When a friend of his predicted a the outset of the project that he would find Christianity’s role in Western human accomplishment to be pivotal, Murray had his doubts. After five years of research and writing, however, he came to see the crucial role Christianity has played in giving humans a sense of purpose and autonomy.

Murray’s conclusions are worth quoting.

“At the opening of the 21C, religion is an especially fraught topic in American life, with predominantly religious middle and working class alongside creative elites that are not only overwhelmingly secular but often aggressively so. Introducing Christianity as an important causal variable into an account of human accomplishment will engender more misunderstanding that I can possibly forestall, but let me try anyway.

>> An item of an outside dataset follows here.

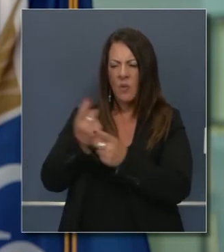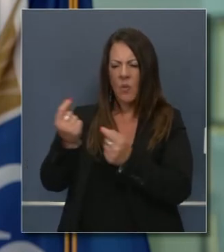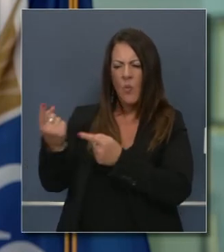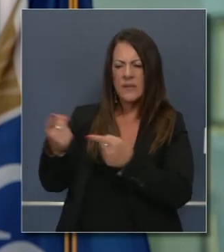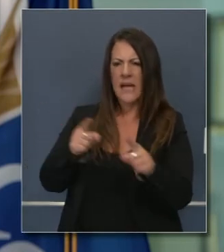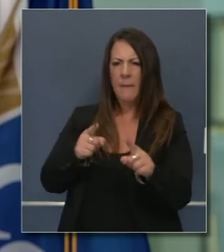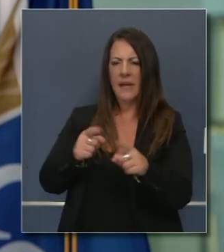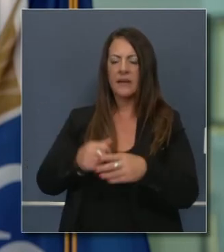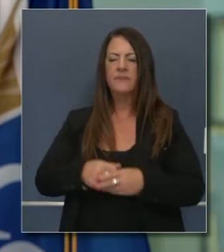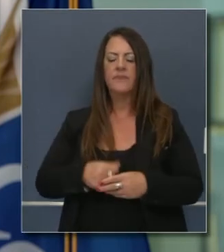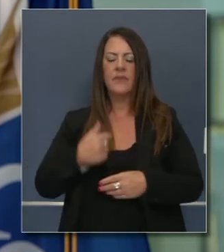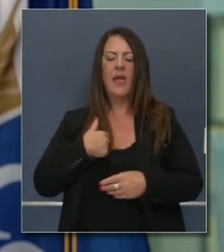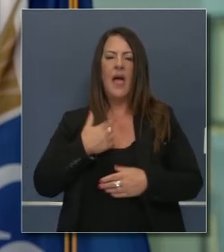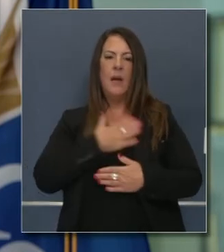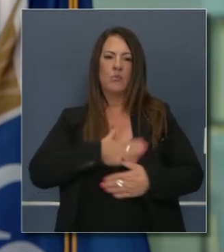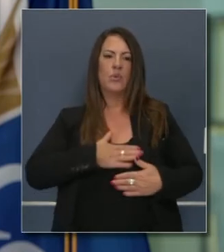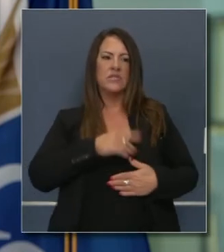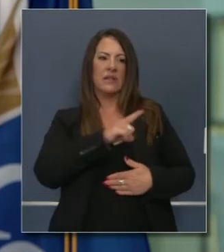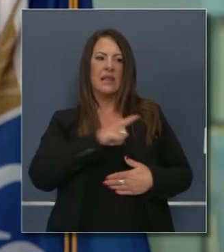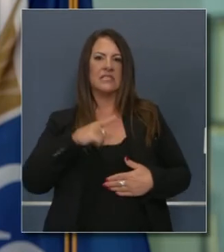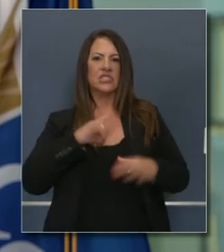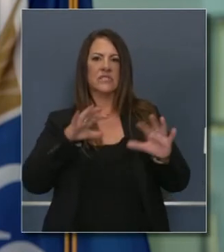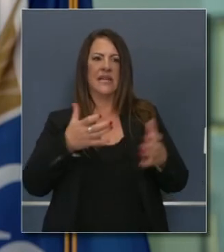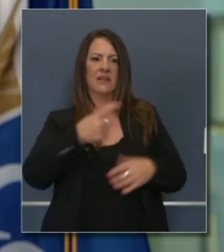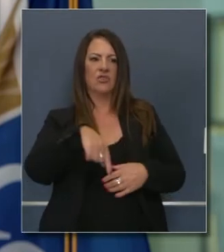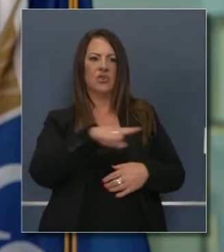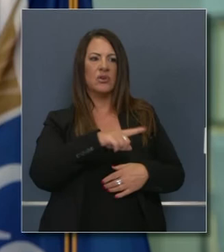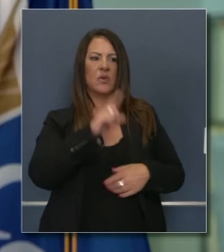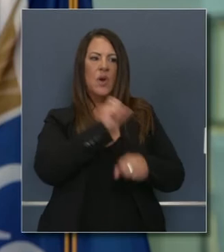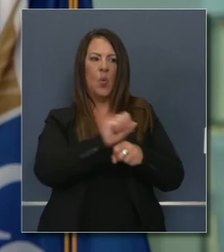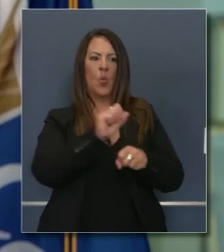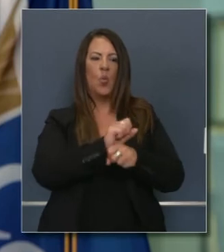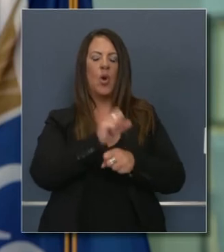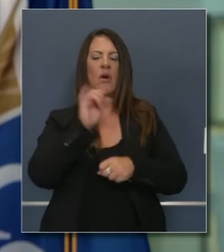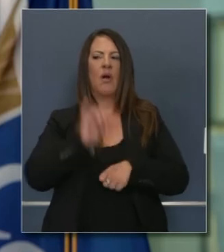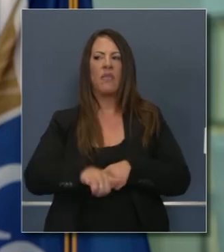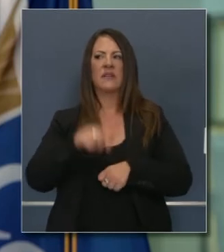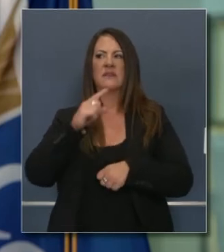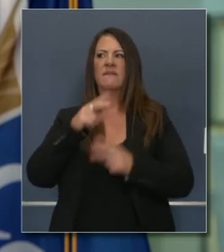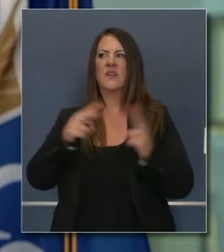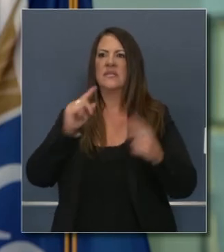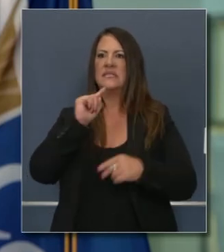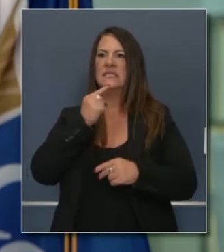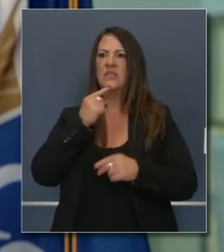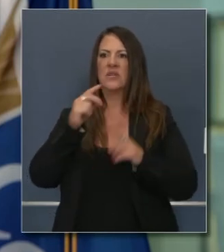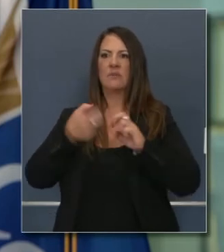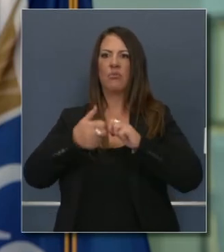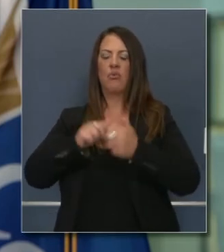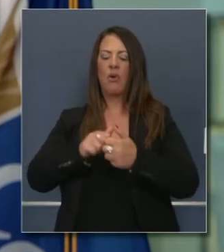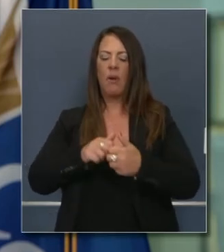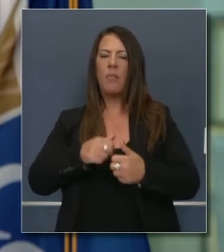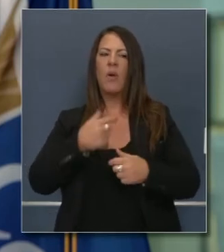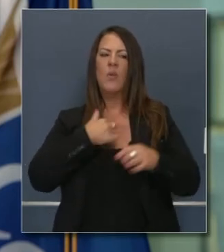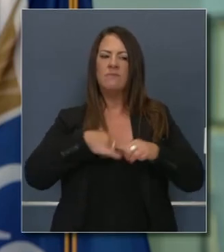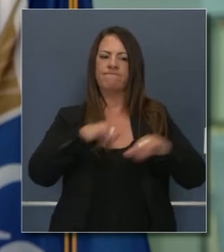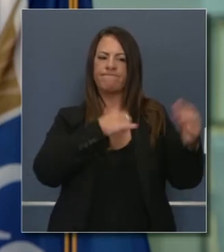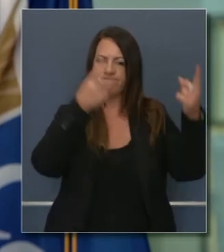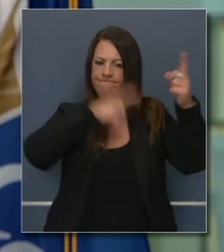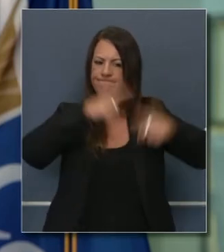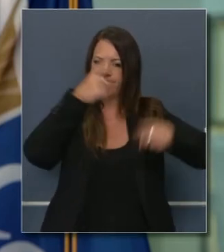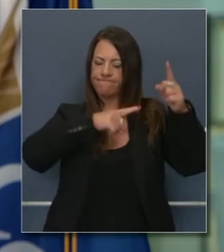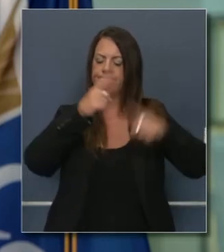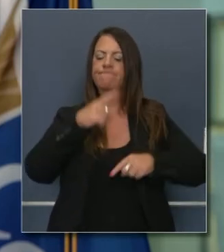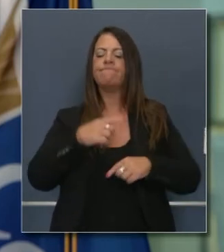tratando de resolver esto en tiempo real. Yo agradezco la urgencia que ha mostrado la legislatura. Compartimos los mismos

“With regard to purpose, my position does not require that the secular life be a life without purpose. Rather, I argue that it is harder to find that purpose if one is an atheist or agnostic than if one is a believer. It is harder still to maintain attention to that purpose over years of effort. Devotion to a human cause, whether social justice, the environment, the search for truth, or an abstract humanism, is by its nature less compelling than devotion to God. Here, Christianity has its most potent advantage. The incentives of forgiveness of sin and eternal life are just about as powerful as incentives get. The nonbeliever has to make do with comparably tepid alternatives.

“With regard to autonomy, I do not see Christianity as its only source. It is easily possible to believe in one’s efficacy as an autonomous actor by holding the secular Greek ideal of the human….Possible–but, as in the case of purpose, harder if one is not a believing Christian. For evidence, look around at today’s intellectual climate in both Europe and the United States. “Unique,” “free,” “rational,” “powers of observation,” “critical inquiry”–every one of those words and phrases is problematic in today’s postmodern intellectual milieu. It is much easier to use them with confidence if one is a Christian, or still clings to the Christian/humanistic synthesis of early modernity.

“Finally my position is not at odds with the obvious fact that great human accomplishment has been produced outside Christian cultures and, for that matter, in cultures where the creative elites are secular. I am treating Christian religious belief as one of the variables that help to explain how human accomplishment in the arts and sciences has been ignited. I am arguing that Christianity is an important variable, one of the most important in the story of modern accomplishment. I am not arguing that it explains everything–just as, for that matter, purpose and autonomy do not explain everything. But they do explain a lot (407-408).”

Maybe Christianity is not as mind-numbing and culture-degrading after all. Perhaps, with all its faults and abuses, Christianity over the past two thousand years has managed once in awhile to be salt and light in a fallen world.

Genius and Gender

In an attempt to leave no stone unturned, Murray is bold enough (or foolish enough) to consider why so few woman populate his rankings. Legal and educational inequalities throughout much of history provide part of the answer. So do societal pressures and limited opportunities. But Murray offers one more explanation: motherhood. His argument has an interesting twist to it.

“Exceptions exist, but, as a rule, the experience of pregnancy and birth appears to be a more profoundly life-altering experience for women than becoming a father is for men. So closely is giving birth linked to the fundamental human goal of giving meaning to one’s life that is had been argued that, ultimately, it is not so much that motherhood keeps women from doing great things outside the home as it is men’s inability to give birth that forces them to look for substitutes” (287, emphasis mine).”

Read that last line two or three times. It is a bold argument. Could it be that motherhood, instead of preventing women from achieving some great purpose, is actually the accomplishment of something great already? It is a thought worth pondering.

Cheer up guys, at least one of your child’s parent is a genius.